Texte d'étude
Pour un exposé complet des prétentions et moyens des parties, la cour renvoie à leurs conclusions écrites visées par le greffe à l'audience du 18 octobre 2022 qu'elles ont respectivement soutenues oralement.
SUR CE :
L'article R. 441-14 du code de la sécurité sociale, alinéa 3, dans sa version applicable au litige, dispose que : " Dans les cas prévus au dernier alinéa de l'article R. 441-11, la caisse communique à la victime ou à ses ayants droit et à l'employeur au moins dix jours francs avant de prendre sa décision, par tout moyen permettant d'en déterminer la date de réception, l'information sur les éléments recueillis et susceptibles de leur faire grief, ainsi que sur la possibilité de consulter le dossier mentionné à l'article R. 441-13."
En l'espèce la caisse mentionne dans ses écritures que M. [W] [B] était salarié de 1950 à 1991 de de Dietrich Ferroviaire, [Adresse 4] devenue [9], devenue filiale d'[7] en date du 1er janvier 1999, avant de faire l'objet d'une cession totale le 1er avril 2004 au profit d'[7] , sis au [Adresse 4].
Force est de constater que le courrier de consultation du dossier avant décision sur maladie professionnelle en date du 5 septembre 2017, a été adressé à la société de [10] [Adresse 1] (pièce n° 3 de la caisse) et non à la société [7], sise au [Adresse 4] (anciennement de Dietrich Ferroviaire), employeur de M. [W] [B], entité juridique différente.
De même il convient de constater que le courrier de consultation du dossier avant décision sur le caractère professionnel du décès en date du 27 octobre 2017, a été adressé à De Dietrich Thermique [Adresse 1] (pièce n° 5 des productions de la caisse) et non à la société [7], sise au [Adresse 4].
Pourtant il résulte du courrier d'accusé de réception d'un certificat médical faisant état du décès daté du 23 octobre 2017 adressé par la caisse à de Dietrich Thermique [Adresse 1] que ladite société avait avisé la caisse de son erreur de destinataire en portant la mention "merci de vérifier l'adresse destinataire. La personne concerné est inconnue dans nos services Centre de Formation de [Localité 11]", ce qui aurait dû alerter la caisse.

Données fournies
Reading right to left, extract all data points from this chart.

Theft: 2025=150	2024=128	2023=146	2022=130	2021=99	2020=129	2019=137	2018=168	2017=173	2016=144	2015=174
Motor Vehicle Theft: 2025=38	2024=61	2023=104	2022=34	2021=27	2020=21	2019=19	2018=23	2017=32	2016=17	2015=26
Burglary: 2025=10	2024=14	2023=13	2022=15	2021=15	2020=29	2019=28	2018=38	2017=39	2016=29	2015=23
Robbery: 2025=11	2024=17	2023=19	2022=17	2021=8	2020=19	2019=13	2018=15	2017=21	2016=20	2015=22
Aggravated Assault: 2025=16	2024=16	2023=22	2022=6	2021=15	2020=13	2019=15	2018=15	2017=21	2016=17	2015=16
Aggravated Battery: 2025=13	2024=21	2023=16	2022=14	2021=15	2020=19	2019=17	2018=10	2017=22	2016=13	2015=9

Travail à faire
1 – Transcrivez fidèlement le passage de l'extrait d'arrêt compris entre « Pourtant il résulte » et « alerter la caisse. », ces deux segments inclus.
2 – Poursuivez l'extrait d'arrêt sur la maladie professionnelle à partir de sa dernière phrase.
Le matériel fourni n'intervient pas dans ce travail.

Réponses dans l'ordre
1 –
Pourtant il résulte du courrier d'accusé de réception d'un certificat médical faisant état du décès daté du 23 octobre 2017 adressé par la caisse à de Dietrich Thermique [Adresse 1] que ladite société avait avisé la caisse de son erreur de destinataire en portant la mention "merci de vérifier l'adresse destinataire. La personne concerné est inconnue dans nos services Centre de Formation de [Localité 11]", ce qui aurait dû alerter la caisse.

2 –
La caisse ne saurait utilement se prévaloir de ce que la société [7] est venue consulter les pièces du dossier de M. [B] le 15 novembre 2017 (pièce n°6 des productions de la caisse), dès lors que cette consultation est postérieure à la prise en charge de la maladie professionnelle intervenue le 25 septembre 2017, laquelle de plus a été notifiée à la société de [10] et non à la société [7] (pièce n° 4 des productions de la caisse).
Il résulte par ailleurs de la "consultation des pièces d'un dossier de maladie professionnelle"
(pièce n° 6 de la caisse) que la société a pris connaissance des certificats médicaux rédigés par le médecin, de l'avis médical sur l'imputabilité du décès et non de l'ensemble des pièces du dossier de maladie professionnelle du 17 mars 2017, ni par suite de l'ensemble du dossier relatif au décès en lien avec cette maladie.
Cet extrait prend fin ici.